• **Activity**
Find every line in the entries that holds the string "logging" and report it.

• **Recorded data**
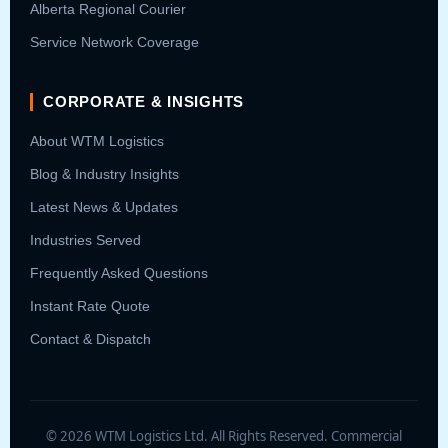
Alberta Regional Courier
Service Network Coverage
CORPORATE & INSIGHTS
About WTM Logistics
Blog & Industry Insights
Latest News & Updates
Industries Served
Frequently Asked Questions
Instant Rate Quote
Contact & Dispatch
© 2026 WTM Logistics Ltd. All Rights Reserved. Commercial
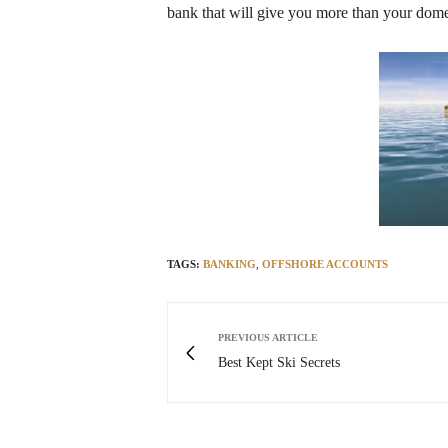
bank that will give you more than your dome
TAGS:
BANKING
,
OFFSHORE ACCOUNTS
PREVIOUS ARTICLE
Best Kept Ski Secrets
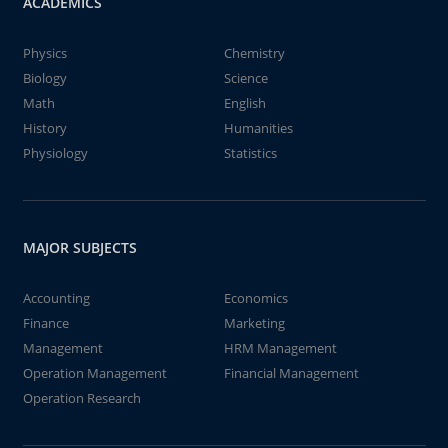
ACADEMICS
Physics
Chemistry
Biology
Science
Math
English
History
Humanities
Physiology
Statistics
MAJOR SUBJECTS
Accounting
Economics
Finance
Marketing
Management
HRM Management
Operation Management
Financial Management
Operation Research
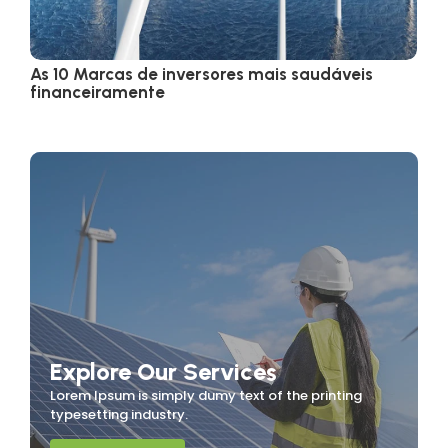
As 10 Marcas de inversores mais saudáveis
financeiramente
Explore Our Services
Lorem Ipsum is simply dumy text of the printing
typesetting industry.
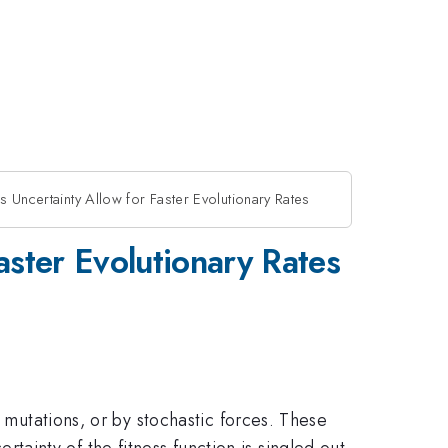
s Uncertainty Allow for Faster Evolutionary Rates
aster Evolutionary Rates
, mutations, or by stochastic forces. These
certainty of the fitness function is singled out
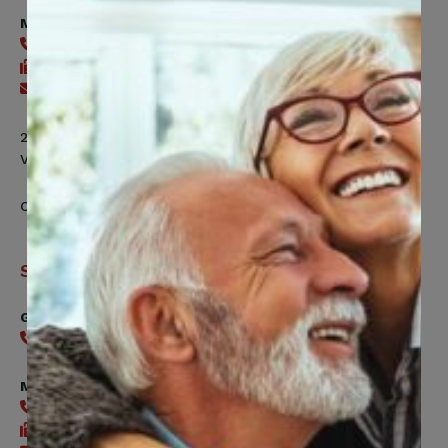
Fund
Member Health Management Services
416-240-2104
416-240-7047
Send an email
200 Labourers Way, Suite 5400
Vaughan, ON, L4H 5H9
Contact Us
Support
General
416-240-0047
Member Services
416-240-0047
416-240-7488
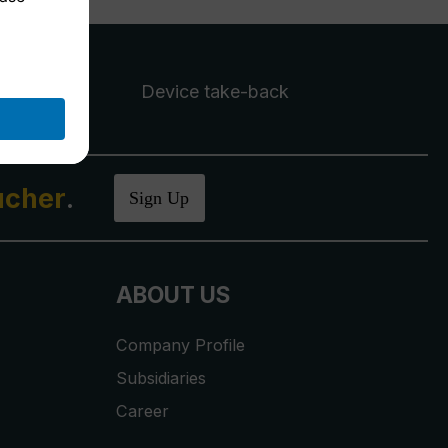
Device take-back
ucher
.
Sign Up
ABOUT US
Company Profile
Subsidiaries
Career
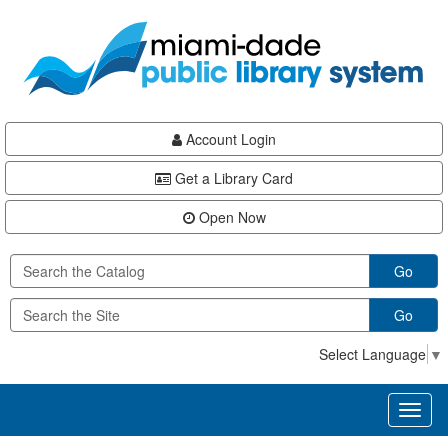
Skip
Skip
Skip
to
to
to
main
Navigation
Footer
content
Account Login
Get a Library Card
Open Now
Go
Go
Select Language
▼
Toggl
naviga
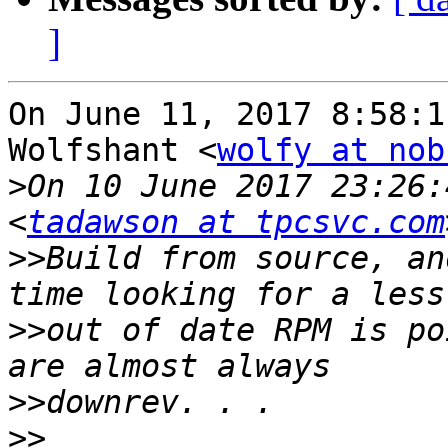
]
On June 11, 2017 8:58:1
Wolfshant <
wolfy at nob
>
On 10 June 2017 23:26:
<
tadawson at tpcsvc.com
>>
Build from source, an
>>
out of date RPM is po
>>
>>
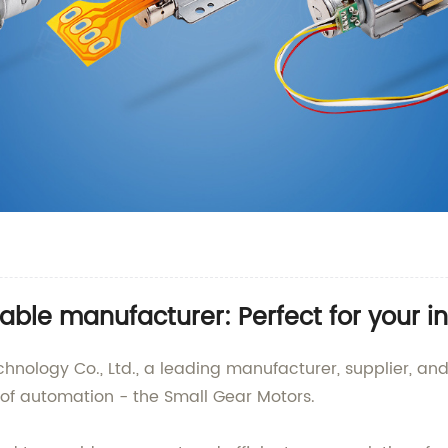
able manufacturer: Perfect for your i
logy Co., Ltd., a leading manufacturer, supplier, and
d of automation - the Small Gear Motors.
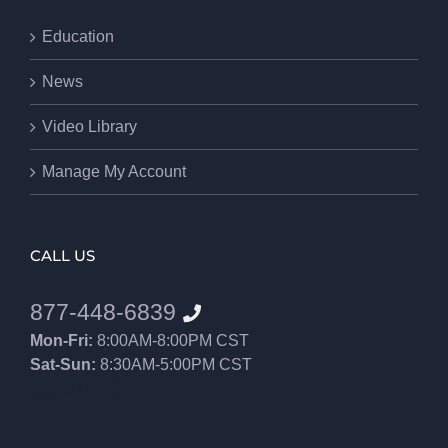
Education
News
Video Library
Manage My Account
CALL US
877-448-6839
Mon-Fri:
8:00AM-8:00PM CST
Sat-Sun:
8:30AM-5:00PM CST
8552012546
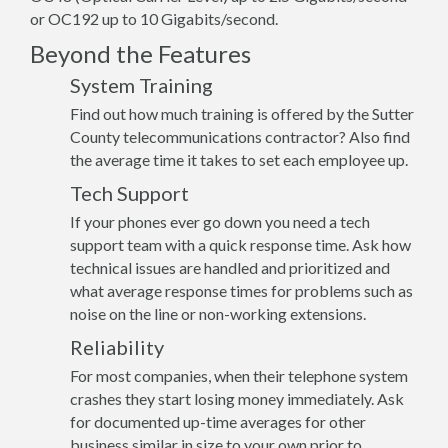
or OC192 up to 10 Gigabits/second.
Beyond the Features
System Training
Find out how much training is offered by the Sutter
County telecommunications contractor? Also find
the average time it takes to set each employee up.
Tech Support
If your phones ever go down you need a tech
support team with a quick response time. Ask how
technical issues are handled and prioritized and
what average response times for problems such as
noise on the line or non-working extensions.
Reliability
For most companies, when their telephone system
crashes they start losing money immediately. Ask
for documented up-time averages for other
business similar in size to your own prior to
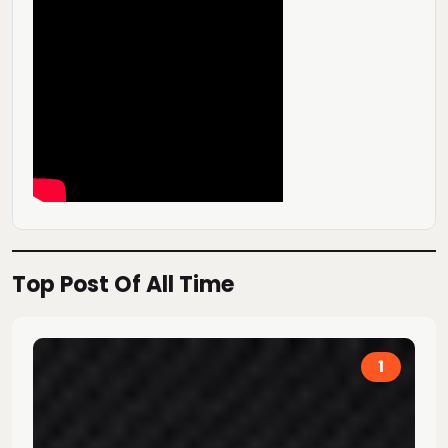
Top Post Of All Time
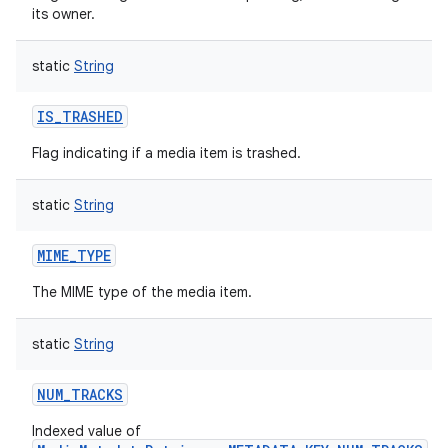
its owner.
static
String
IS_TRASHED
Flag indicating if a media item is trashed.
static
String
MIME_TYPE
The MIME type of the media item.
static
String
NUM_TRACKS
Indexed value of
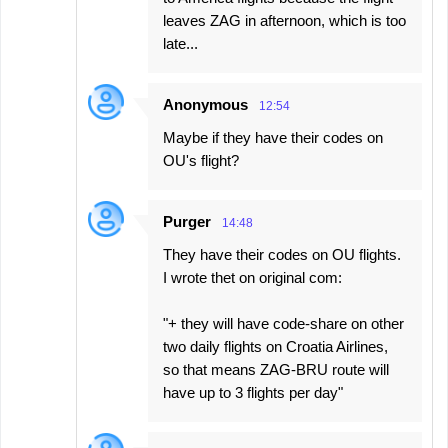
leaves ZAG in afternoon, which is too
late...
Anonymous
12:54
Maybe if they have their codes on
OU's flight?
Purger
14:48
They have their codes on OU flights.
I wrote thet on original com:
"+ they will have code-share on other
two daily flights on Croatia Airlines,
so that means ZAG-BRU route will
have up to 3 flights per day"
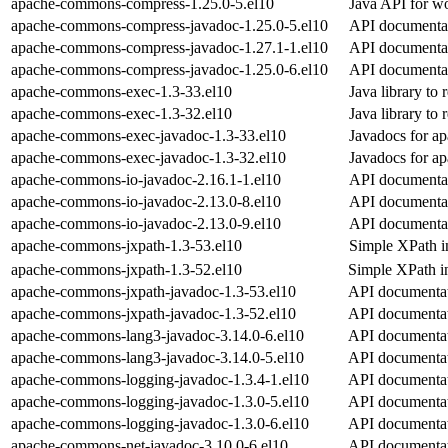
apache-commons-compress-1.25.0-5.el10
Java API for wo
apache-commons-compress-javadoc-1.25.0-5.el10
API documenta
apache-commons-compress-javadoc-1.27.1-1.el10
API documenta
apache-commons-compress-javadoc-1.25.0-6.el10
API documenta
apache-commons-exec-1.3-33.el10
Java library to
apache-commons-exec-1.3-32.el10
Java library to
apache-commons-exec-javadoc-1.3-33.el10
Javadocs for 
apache-commons-exec-javadoc-1.3-32.el10
Javadocs for 
apache-commons-io-javadoc-2.16.1-1.el10
API documenta
apache-commons-io-javadoc-2.13.0-8.el10
API documenta
apache-commons-io-javadoc-2.13.0-9.el10
API documenta
apache-commons-jxpath-1.3-53.el10
Simple XPath in
apache-commons-jxpath-1.3-52.el10
Simple XPath in
apache-commons-jxpath-javadoc-1.3-53.el10
API documentat
apache-commons-jxpath-javadoc-1.3-52.el10
API documentat
apache-commons-lang3-javadoc-3.14.0-6.el10
API documentat
apache-commons-lang3-javadoc-3.14.0-5.el10
API documentat
apache-commons-logging-javadoc-1.3.4-1.el10
API documentat
apache-commons-logging-javadoc-1.3.0-5.el10
API documentat
apache-commons-logging-javadoc-1.3.0-6.el10
API documentat
apache-commons-net-javadoc-3.10.0-6.el10
API documentat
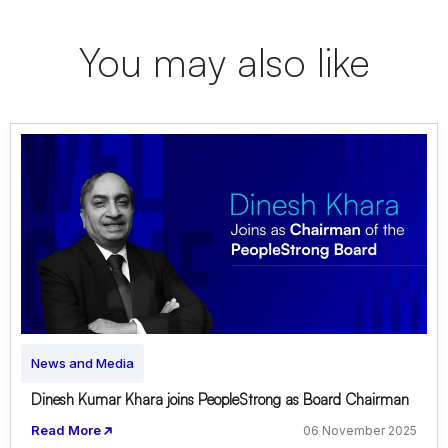
You may also like
News and Media
Dinesh Kumar Khara joins PeopleStrong as Board Chairman
Read More
06 November 2025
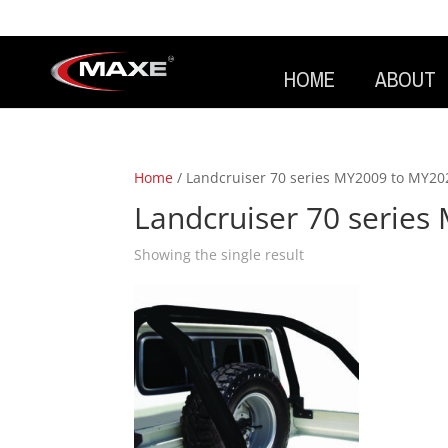
HOME
ABOUT
Home
/ Landcruiser 70 series MY2009 to MY20
Landcruiser 70 serie
Showing the single result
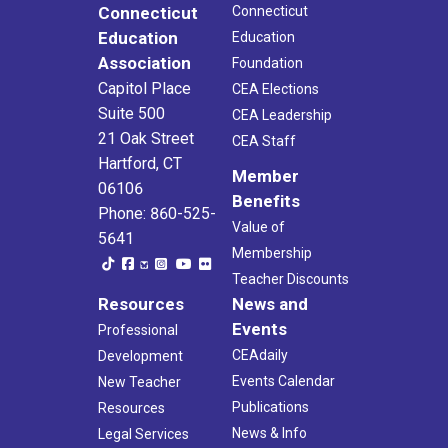
Connecticut
Connecticut
Education
Education
Association
Foundation
Capitol Place
CEA Elections
Suite 500
CEA Leadership
21 Oak Street
CEA Staff
Hartford, CT
Member
06106
Benefits
Phone: 860-525-
Value of
5641
Membership
Teacher Discounts
Resources
News and
Events
Professional
CEAdaily
Development
Events Calendar
New Teacher
Publications
Resources
News & Info
Legal Services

• **Exercise answer**
apache-commons-logging-javadoc-1.3.4-1.el10
apache-commons-logging-javadoc-1.3.0-5.el10
apache-commons-logging-javadoc-1.3.0-6.el10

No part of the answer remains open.